Imagine a world of wildly escalating temperatures, apocalyptic flooding, devastating storms and catastrophic sea level rise. This might sound like a prediction for the future or the storyline of a new Hollywood blockbuster but it is something quite different: it’s our past. When we’re bombarded with worrying forecasts for the future, it seems hard to believe that such things could come to pass. Yet almost everywhere we turn, the landscape is screaming out that the world is a capricious place. But if we don’t tune in, the message is lost. In a day and age of environmental crises, we need to urgently decipher the past and learn from it.

This course covers the following topics:

  • global warming and the climate crisis
  • Ice Ages
  • Snowball Earth
  • megadroughts
  • megafaunal extinction
  • fire in Earth system
  • The Great flood
  • fossil fuels and the carbon cycle
  • Antarctic heatwaves
  • green deserts
  • societal collapse on Easter Island.

Conditions for enrolment 

Environmental Change is a Stage 3 course and contributes to the Geography major in the Bachelor of Science (3970), Physical Geography major in the Bachelor of Advanced Science (Honours) (3962) and the Bachelor of Environmental Management (3965).

There are no mandatory activities or field components.    

Career opportunities

Earth science takes a complete view of our planet; it pulls together different disciplines to try to get a better understanding of how our world works. Earth science isn’t just interested in what’s below our feet and why it’s there but looks at how geology, the air, oceans, ice and life itself are all connected.

How quickly do melting ice sheets raise sea level? What impact do volcanic eruptions have on the carbon cycle? If the planet’s wind belts get stronger, what happens to the ocean currents and sea ice? Earth science makes links and answers questions that a single discipline struggles to tackle.
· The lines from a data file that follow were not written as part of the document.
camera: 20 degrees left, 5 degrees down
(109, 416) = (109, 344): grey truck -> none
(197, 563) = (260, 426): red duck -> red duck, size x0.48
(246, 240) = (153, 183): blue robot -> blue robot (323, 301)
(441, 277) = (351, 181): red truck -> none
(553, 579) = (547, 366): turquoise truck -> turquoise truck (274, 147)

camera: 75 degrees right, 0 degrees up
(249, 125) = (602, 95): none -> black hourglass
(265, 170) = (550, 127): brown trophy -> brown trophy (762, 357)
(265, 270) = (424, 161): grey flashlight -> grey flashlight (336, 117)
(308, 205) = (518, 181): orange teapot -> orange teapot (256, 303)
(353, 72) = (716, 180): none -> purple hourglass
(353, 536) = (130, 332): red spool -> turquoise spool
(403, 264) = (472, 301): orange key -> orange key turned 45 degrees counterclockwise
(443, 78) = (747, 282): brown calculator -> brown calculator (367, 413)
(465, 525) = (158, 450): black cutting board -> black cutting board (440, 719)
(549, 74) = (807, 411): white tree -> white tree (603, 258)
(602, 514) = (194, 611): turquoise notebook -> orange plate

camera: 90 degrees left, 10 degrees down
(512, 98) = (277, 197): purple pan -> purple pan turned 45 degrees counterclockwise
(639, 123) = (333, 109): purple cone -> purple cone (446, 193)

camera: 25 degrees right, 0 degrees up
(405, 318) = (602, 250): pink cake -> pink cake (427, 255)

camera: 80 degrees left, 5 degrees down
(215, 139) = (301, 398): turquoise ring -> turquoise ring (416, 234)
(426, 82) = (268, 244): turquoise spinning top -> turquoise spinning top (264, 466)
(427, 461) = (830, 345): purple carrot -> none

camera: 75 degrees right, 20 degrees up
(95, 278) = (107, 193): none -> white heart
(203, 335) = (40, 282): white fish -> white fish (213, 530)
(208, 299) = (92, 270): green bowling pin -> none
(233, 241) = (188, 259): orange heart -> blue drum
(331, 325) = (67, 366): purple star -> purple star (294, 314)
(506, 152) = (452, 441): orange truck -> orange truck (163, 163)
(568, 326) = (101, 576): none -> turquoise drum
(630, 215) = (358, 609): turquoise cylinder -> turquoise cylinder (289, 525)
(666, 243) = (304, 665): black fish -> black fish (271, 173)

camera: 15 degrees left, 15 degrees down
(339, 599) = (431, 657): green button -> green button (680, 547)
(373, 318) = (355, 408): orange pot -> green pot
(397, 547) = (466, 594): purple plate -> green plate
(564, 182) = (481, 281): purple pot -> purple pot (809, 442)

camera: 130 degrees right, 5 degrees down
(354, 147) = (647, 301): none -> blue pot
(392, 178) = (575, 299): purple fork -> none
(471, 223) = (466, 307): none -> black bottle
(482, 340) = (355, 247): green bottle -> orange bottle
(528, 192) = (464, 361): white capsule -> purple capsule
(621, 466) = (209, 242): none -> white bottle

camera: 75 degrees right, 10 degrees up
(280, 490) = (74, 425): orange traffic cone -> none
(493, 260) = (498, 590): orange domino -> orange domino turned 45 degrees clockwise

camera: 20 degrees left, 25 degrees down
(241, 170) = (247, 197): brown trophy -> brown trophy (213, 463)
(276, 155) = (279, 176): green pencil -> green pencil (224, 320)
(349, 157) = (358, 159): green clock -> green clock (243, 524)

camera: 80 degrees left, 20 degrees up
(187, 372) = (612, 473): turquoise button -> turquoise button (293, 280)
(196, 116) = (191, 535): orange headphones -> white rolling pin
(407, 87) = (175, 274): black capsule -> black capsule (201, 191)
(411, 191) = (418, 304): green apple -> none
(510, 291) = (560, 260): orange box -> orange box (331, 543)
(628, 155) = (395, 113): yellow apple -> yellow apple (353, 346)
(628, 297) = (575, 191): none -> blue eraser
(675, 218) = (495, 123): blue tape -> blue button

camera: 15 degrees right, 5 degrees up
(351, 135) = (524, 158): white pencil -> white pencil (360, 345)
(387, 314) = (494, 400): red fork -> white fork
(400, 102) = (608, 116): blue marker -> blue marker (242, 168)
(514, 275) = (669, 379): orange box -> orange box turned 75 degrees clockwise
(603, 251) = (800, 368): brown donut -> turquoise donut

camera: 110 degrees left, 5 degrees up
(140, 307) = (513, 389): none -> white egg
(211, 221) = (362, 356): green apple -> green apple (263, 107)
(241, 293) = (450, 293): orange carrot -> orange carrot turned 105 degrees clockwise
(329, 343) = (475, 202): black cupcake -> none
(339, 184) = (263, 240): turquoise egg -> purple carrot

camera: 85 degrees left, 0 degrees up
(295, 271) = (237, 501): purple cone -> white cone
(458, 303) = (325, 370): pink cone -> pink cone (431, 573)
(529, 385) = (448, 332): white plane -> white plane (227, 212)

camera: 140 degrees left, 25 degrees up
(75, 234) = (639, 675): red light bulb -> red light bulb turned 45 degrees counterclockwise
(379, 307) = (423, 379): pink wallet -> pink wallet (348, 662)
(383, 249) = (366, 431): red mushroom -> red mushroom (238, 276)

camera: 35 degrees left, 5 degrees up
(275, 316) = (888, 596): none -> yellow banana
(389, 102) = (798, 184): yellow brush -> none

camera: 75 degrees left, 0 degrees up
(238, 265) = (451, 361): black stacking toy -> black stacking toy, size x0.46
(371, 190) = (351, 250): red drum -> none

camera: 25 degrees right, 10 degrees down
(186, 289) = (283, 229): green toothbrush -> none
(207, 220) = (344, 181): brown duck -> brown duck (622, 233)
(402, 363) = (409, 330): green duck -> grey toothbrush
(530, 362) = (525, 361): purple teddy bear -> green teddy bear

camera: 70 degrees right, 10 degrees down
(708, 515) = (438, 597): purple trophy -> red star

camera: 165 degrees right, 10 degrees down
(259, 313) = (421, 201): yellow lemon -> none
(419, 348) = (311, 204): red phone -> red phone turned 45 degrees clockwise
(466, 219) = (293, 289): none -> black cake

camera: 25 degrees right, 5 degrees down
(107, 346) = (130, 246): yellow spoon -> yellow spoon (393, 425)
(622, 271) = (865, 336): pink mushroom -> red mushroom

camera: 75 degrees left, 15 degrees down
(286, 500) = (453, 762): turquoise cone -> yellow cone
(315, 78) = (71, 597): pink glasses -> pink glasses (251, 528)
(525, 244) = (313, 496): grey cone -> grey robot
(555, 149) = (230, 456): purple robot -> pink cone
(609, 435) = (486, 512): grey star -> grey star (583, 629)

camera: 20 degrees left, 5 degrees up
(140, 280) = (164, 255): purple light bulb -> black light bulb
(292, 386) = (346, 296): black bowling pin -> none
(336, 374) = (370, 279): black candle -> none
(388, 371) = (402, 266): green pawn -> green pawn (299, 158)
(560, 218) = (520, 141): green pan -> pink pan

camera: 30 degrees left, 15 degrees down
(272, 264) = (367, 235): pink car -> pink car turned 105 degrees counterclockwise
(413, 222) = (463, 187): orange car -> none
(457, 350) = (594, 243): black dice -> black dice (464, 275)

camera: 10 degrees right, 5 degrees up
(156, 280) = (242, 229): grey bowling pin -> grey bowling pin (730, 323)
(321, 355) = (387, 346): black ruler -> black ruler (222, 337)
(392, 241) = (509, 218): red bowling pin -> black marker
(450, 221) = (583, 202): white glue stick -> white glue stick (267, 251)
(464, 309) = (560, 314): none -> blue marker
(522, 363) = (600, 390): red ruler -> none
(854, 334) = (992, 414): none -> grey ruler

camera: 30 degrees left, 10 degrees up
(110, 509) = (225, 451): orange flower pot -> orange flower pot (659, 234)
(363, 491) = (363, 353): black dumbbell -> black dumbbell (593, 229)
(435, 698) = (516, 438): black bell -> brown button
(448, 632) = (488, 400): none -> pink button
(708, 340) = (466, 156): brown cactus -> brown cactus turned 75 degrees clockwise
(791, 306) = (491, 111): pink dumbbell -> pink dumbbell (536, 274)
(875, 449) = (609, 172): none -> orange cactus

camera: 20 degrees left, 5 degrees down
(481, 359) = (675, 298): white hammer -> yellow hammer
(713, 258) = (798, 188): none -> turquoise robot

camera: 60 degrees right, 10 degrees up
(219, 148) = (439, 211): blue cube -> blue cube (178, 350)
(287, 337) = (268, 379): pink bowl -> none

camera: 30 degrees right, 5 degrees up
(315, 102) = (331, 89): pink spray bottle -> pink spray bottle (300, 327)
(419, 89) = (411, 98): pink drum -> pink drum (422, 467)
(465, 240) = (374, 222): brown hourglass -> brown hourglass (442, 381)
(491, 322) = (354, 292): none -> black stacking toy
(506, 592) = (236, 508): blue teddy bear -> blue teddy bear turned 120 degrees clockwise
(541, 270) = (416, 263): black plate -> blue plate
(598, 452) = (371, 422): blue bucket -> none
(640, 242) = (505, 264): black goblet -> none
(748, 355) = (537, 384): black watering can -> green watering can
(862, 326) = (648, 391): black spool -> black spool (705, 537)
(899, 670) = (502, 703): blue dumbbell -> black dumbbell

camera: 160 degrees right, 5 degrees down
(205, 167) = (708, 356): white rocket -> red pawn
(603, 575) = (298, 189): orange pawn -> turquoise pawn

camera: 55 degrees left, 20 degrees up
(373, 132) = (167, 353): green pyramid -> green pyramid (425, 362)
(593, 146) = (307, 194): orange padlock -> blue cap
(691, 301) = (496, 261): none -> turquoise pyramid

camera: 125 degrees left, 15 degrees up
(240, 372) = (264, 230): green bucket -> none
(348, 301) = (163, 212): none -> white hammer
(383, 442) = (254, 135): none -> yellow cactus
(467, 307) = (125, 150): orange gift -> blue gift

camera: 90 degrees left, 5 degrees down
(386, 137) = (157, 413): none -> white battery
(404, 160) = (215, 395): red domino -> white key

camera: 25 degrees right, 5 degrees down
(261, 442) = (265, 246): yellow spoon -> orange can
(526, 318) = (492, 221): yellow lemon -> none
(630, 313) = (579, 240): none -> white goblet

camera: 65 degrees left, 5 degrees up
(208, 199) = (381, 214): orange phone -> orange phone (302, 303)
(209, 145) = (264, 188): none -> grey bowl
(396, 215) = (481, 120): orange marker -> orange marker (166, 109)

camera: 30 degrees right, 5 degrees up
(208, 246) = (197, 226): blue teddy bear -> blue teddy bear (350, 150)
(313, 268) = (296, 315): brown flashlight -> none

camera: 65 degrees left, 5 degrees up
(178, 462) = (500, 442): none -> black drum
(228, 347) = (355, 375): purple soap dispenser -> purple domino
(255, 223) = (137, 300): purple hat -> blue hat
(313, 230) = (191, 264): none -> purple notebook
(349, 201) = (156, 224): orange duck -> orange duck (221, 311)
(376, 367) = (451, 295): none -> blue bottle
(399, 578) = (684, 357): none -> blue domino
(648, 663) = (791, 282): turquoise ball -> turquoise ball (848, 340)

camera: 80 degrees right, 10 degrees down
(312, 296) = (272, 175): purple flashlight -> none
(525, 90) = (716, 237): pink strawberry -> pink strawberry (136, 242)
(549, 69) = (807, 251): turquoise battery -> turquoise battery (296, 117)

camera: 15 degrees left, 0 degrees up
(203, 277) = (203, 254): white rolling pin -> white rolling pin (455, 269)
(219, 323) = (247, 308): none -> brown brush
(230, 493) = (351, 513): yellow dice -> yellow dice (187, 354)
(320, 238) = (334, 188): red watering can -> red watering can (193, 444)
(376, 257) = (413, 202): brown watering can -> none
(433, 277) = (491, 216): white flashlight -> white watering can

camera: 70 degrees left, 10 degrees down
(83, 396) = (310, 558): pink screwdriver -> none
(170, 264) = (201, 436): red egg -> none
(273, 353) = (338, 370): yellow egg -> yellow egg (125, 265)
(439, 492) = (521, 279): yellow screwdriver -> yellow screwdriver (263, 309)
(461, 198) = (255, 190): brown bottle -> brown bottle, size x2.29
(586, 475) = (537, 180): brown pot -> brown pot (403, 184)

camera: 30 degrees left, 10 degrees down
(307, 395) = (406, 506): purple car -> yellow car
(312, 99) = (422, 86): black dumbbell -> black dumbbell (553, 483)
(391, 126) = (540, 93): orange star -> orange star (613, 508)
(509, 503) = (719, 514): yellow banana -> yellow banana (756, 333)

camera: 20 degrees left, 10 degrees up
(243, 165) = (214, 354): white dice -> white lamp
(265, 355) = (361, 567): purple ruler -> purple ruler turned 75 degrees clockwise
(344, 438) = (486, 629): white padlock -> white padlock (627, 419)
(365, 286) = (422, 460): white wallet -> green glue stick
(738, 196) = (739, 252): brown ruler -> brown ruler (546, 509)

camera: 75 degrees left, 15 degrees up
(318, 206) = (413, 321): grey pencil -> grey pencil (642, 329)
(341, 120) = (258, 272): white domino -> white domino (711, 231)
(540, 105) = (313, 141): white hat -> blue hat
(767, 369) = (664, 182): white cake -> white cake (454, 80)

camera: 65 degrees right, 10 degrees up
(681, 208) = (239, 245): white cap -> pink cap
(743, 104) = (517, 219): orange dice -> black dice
At UNSW Science, you can become an expert in this field by specialising in the major:  Earth Science.

Relevant roles

  • Meteorologist 
  • Geologist 
  • Geophysicist 
  • Hydrologist 
  • Ecologist 
  • Environmental scientist
  • Natural resource manager 
  • Marine scientist 
  • Marine biologist 
  • Environmental scientist.

It’s important to note that this course offers a wide range of key skills and capabilities that you can use in the future, regardless of whether you pursue a career in science or not.

What our graduates say

“What I liked about Environmental Change was how it took the complicated concept of environmental change and explained the forces behind it using really interesting and relevant examples.”

- Priya O’Brien, Bachelor of Advanced Science (Honours), Major in Geography graduate.